[Images of plotted data]
((

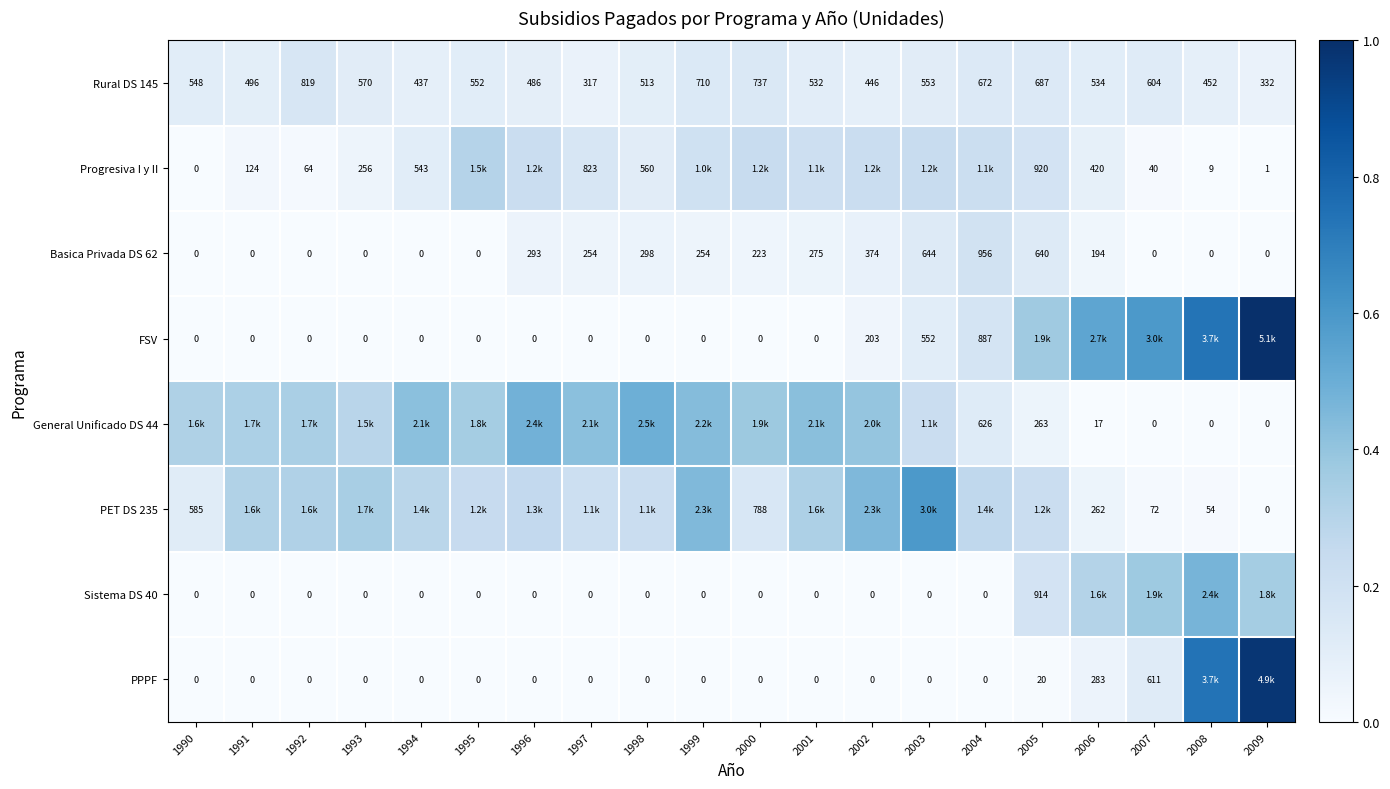

Which category has the lowest value across all series?

1990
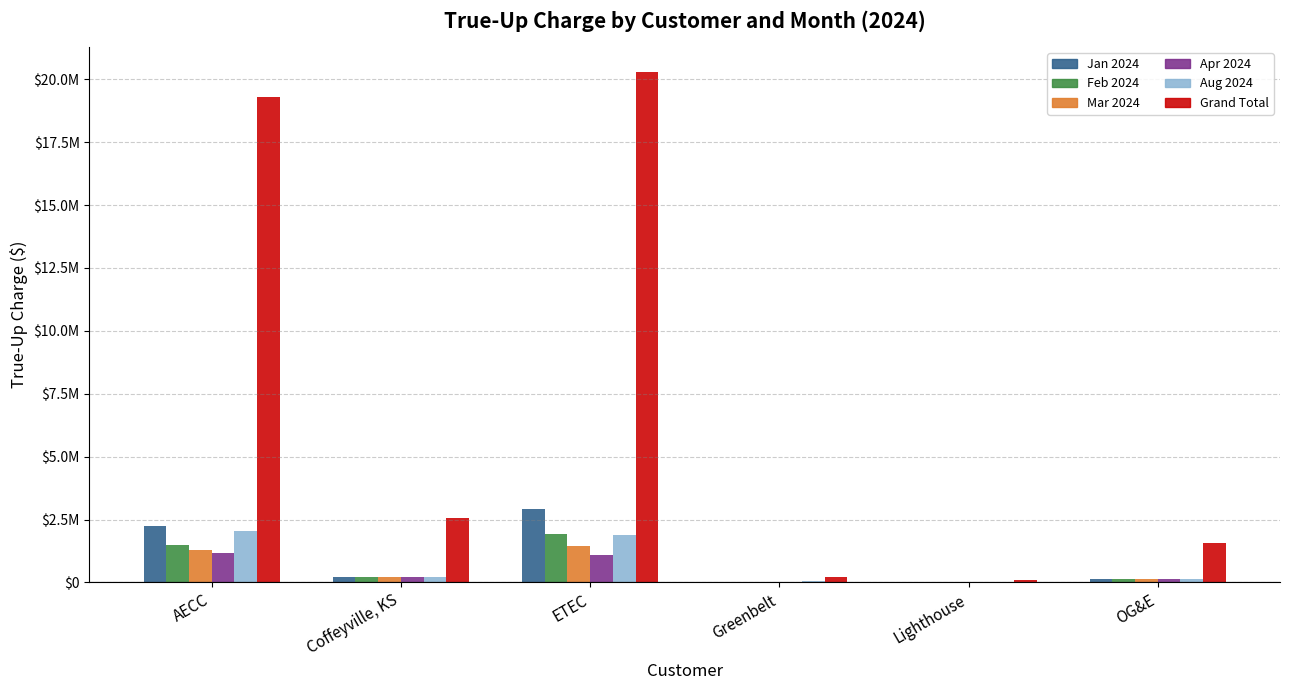

Are the bars grouped side by side (vs. stacked)?

Yes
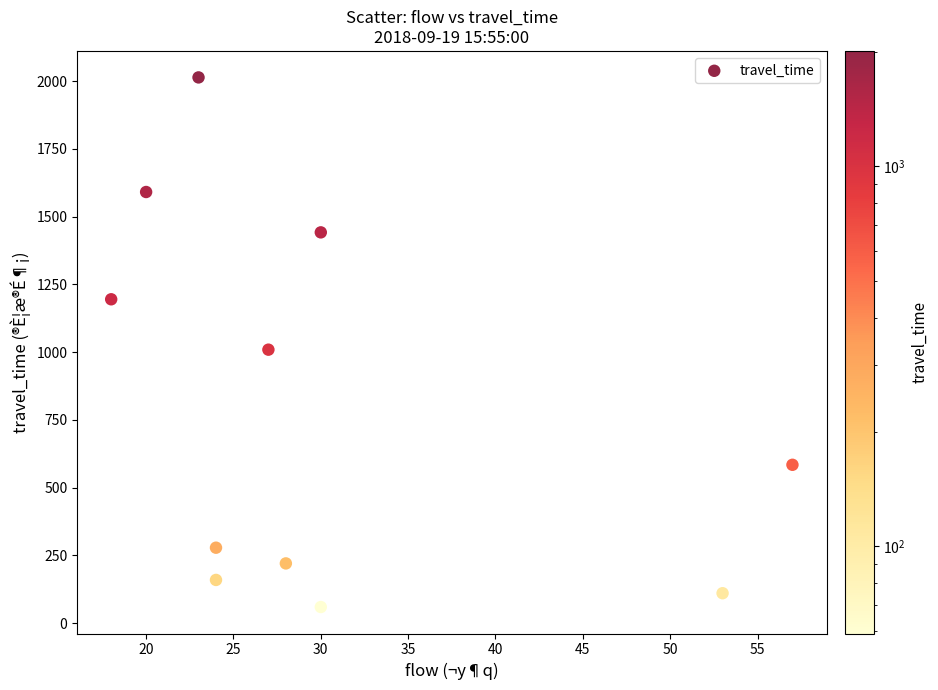

What is the average X value?

30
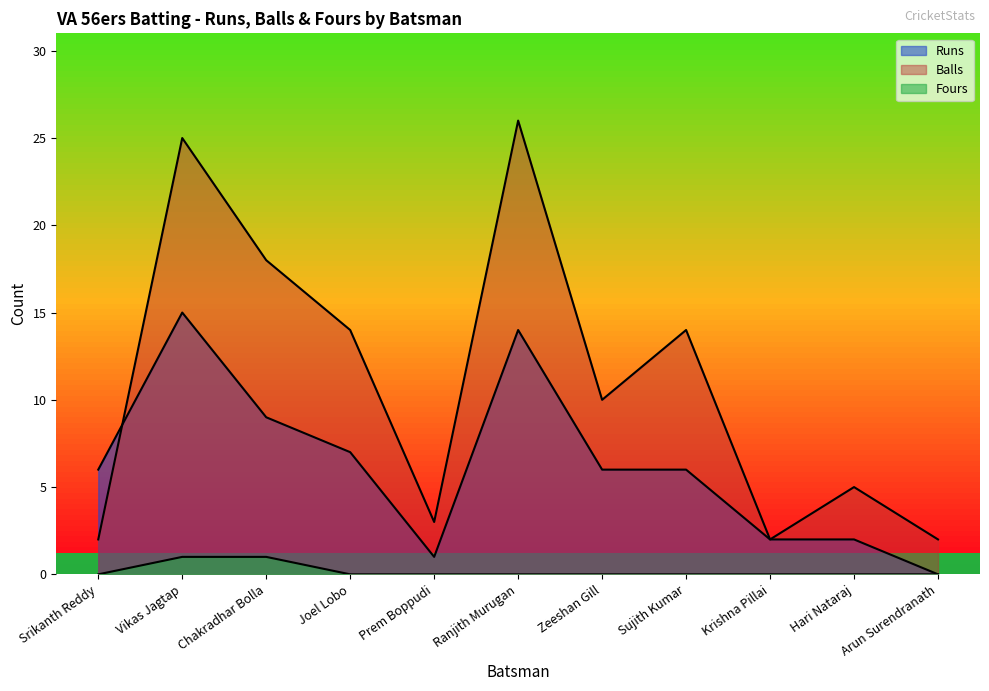

Where is Balls nearest to the value 14?

Joel Lobo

))

▶ [THE PROBLEM]: Pick out each line of the records that contains the word "value", and copy those lines.

▶ [TASK ANSWER]:
Which category has the lowest value across all series?
What is the average X value?
Where is Balls nearest to the value 14?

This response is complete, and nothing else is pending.